* **What you need to do**:
Please repeat the lines below, exactly and only, from the one that holds "PABRIK SEPATU SAFETY, PEMBUATAN SEPATU" through the one that holds "Bandung, Jual Sepatu".

++++++++

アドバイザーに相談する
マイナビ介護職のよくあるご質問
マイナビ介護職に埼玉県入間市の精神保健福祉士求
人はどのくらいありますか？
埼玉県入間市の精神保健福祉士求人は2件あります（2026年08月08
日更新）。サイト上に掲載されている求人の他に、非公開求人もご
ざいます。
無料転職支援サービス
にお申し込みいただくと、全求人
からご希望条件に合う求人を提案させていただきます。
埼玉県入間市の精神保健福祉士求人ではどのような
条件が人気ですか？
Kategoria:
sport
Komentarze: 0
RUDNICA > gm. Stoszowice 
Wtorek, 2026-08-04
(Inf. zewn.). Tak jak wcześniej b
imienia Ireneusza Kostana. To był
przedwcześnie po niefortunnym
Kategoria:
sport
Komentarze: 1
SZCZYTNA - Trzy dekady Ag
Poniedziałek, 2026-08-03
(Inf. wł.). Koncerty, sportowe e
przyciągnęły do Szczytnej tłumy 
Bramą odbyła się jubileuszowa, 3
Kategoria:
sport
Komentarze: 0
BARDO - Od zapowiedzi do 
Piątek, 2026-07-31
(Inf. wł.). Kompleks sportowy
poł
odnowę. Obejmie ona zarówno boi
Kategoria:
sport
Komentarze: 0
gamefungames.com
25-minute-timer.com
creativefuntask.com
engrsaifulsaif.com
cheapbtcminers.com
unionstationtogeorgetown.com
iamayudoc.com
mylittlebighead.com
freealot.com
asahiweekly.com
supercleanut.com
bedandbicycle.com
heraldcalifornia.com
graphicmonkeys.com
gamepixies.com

++++++++

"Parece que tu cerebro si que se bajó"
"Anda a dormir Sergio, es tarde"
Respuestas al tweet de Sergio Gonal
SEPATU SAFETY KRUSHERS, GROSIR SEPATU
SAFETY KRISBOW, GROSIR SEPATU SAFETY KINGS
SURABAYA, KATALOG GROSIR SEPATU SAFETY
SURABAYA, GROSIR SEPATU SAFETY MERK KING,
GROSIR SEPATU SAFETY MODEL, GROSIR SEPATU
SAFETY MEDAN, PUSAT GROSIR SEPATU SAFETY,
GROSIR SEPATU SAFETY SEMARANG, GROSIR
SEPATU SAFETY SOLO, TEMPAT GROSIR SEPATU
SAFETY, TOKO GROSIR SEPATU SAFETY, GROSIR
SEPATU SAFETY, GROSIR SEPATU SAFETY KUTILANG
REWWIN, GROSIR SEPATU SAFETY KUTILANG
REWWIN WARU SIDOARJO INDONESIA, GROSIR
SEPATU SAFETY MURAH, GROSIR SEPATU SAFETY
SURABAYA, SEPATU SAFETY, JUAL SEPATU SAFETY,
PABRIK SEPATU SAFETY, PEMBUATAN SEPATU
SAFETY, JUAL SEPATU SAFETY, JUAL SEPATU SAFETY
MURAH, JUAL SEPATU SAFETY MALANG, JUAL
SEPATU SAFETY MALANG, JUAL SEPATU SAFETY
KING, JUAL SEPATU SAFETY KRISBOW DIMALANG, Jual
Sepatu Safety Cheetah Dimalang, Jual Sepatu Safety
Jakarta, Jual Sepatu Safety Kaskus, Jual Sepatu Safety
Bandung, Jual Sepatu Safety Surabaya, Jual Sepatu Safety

++++++++

* **Reply to the task**:
PABRIK SEPATU SAFETY, PEMBUATAN SEPATU
SAFETY, JUAL SEPATU SAFETY, JUAL SEPATU SAFETY
MURAH, JUAL SEPATU SAFETY MALANG, JUAL
SEPATU SAFETY MALANG, JUAL SEPATU SAFETY
KING, JUAL SEPATU SAFETY KRISBOW DIMALANG, Jual
Sepatu Safety Cheetah Dimalang, Jual Sepatu Safety
Jakarta, Jual Sepatu Safety Kaskus, Jual Sepatu Safety
Bandung, Jual Sepatu Safety Surabaya, Jual Sepatu Safety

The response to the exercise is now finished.